Q&A with Tom Purdom

Tom Purdom returns to our pages and to a favored locale—an asteroid city—with his action-packed “We All Lose if They Take Mizuba” [on sale now]. Read on for his criticism of ray guns, thoughts on personality modification, and explanation of the powerful quotations employed in this new story.


Asimov’s Editor: What is the story behind this piece?

TP: My last two stories in Asimov’s had been relatively low-key affairs dealing with subjects like marriage and job problems. I decided it was time I wrote an action story.

AE: How did this story come to be?

TP: I started with the general idea it would be an action story, and gradually developed ideas. Mostly I wanted to avoid off-the-shelf science fiction elements.

Ray guns are a good example of the kind of thing I tried to avoid. They’ve been a standard element in science fiction since the first SF magazines appeared on the stands.

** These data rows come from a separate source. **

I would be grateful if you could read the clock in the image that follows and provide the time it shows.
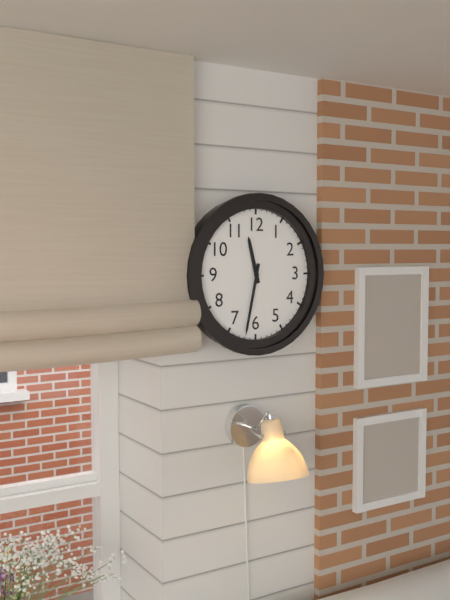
11:32
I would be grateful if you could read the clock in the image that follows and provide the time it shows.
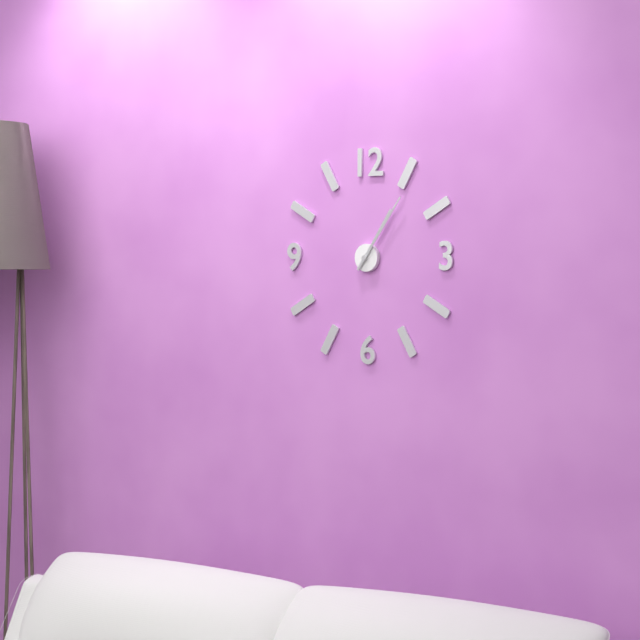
1:06
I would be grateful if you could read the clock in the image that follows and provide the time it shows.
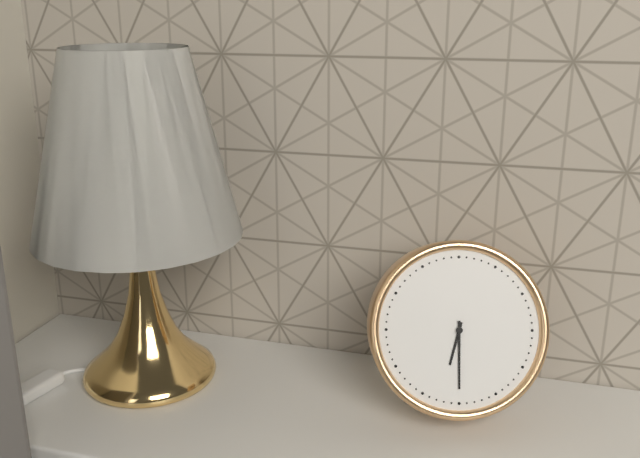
6:30
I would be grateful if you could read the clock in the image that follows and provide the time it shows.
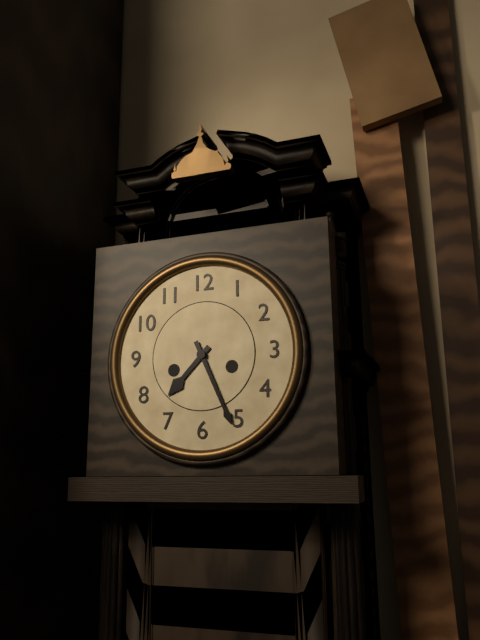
7:26
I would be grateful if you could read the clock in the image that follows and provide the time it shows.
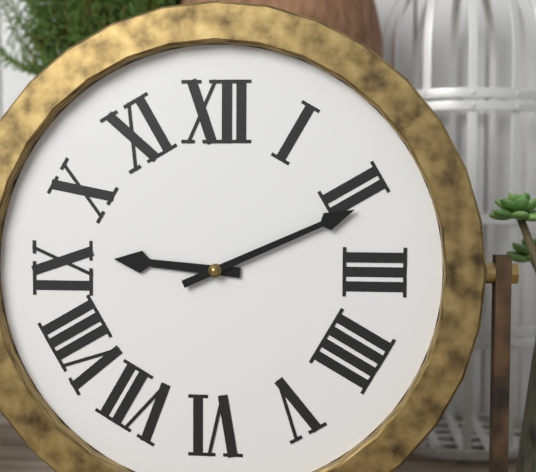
9:11
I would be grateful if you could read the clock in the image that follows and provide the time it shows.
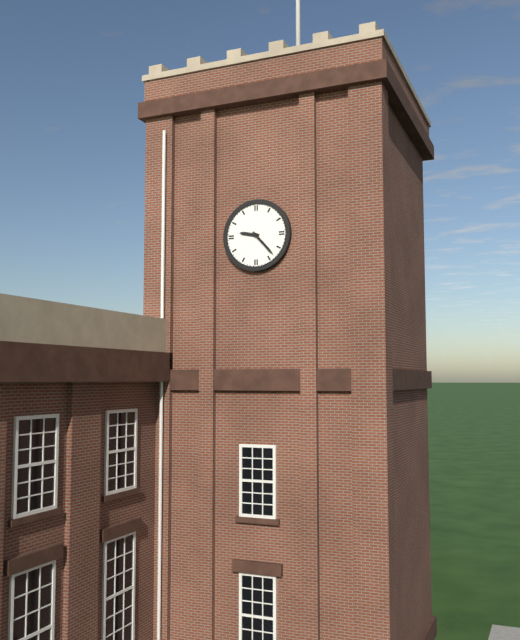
9:23
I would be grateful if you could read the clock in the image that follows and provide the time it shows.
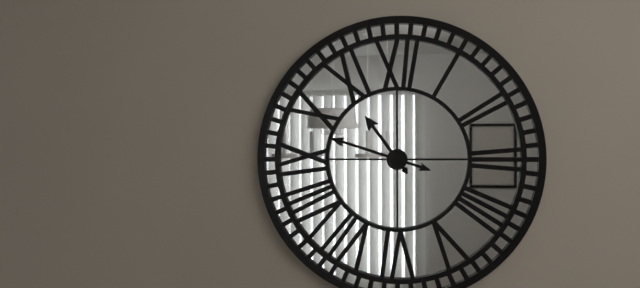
10:48
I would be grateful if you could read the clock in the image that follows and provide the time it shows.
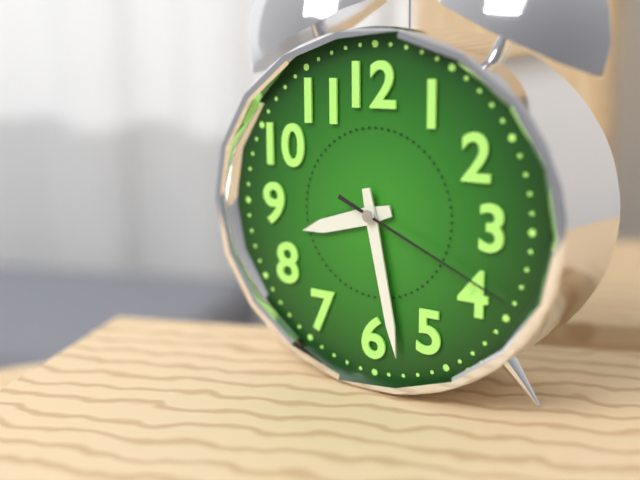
8:28:19
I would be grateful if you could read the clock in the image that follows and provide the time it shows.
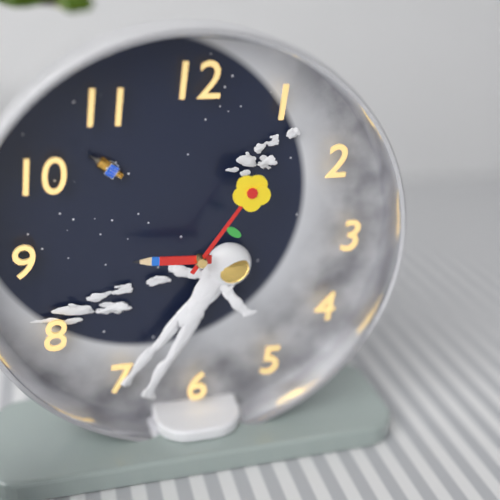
9:06
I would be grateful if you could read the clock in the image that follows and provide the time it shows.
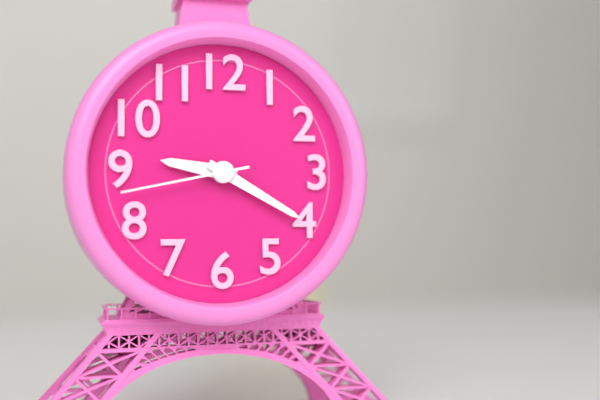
9:20:43
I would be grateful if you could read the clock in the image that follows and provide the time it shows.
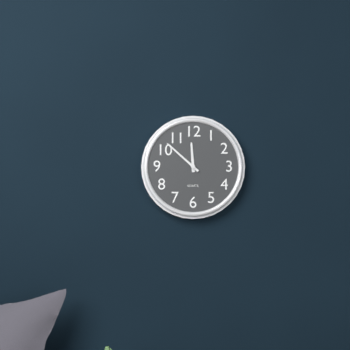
11:52
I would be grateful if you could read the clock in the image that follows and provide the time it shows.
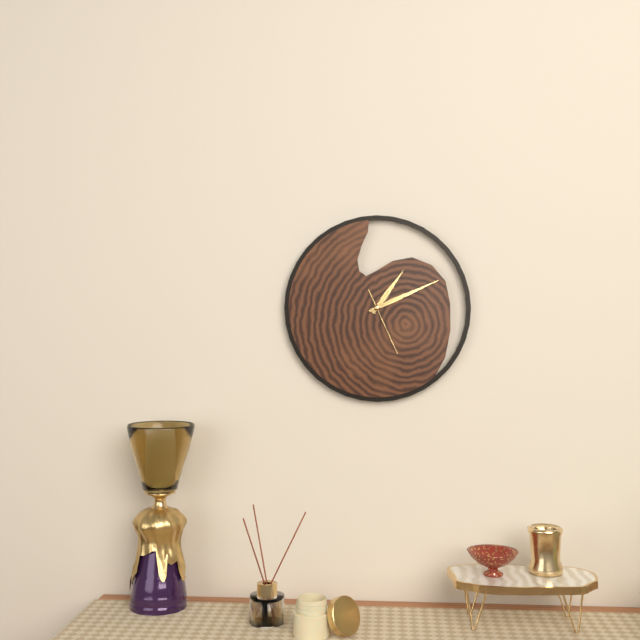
1:11:26
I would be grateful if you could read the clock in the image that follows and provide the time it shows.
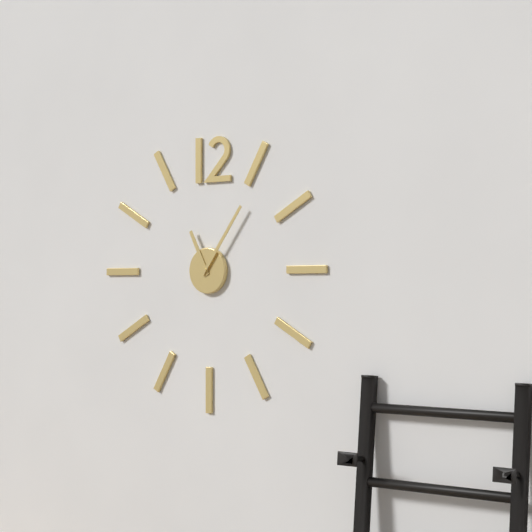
11:06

The advent of the laser in the 1960s gave the idea a new lease on life. But I’ve never been convinced they’re an inevitable successor to projectile weapons. What’s their energy source? How do you store the energy?

A gun is actually a very efficient way to transmit energy across a distance. A small amount of explosive propels a bullet that smacks its target with most of the energy it possessed when it left the muzzle. The energy source is compact and you can store it for long periods.

I decided to use lasers but they don’t burn their way through armor. They transmit information in the form of disruptive programs. They’re followed by very small missiles that carry programs that are even more destructive.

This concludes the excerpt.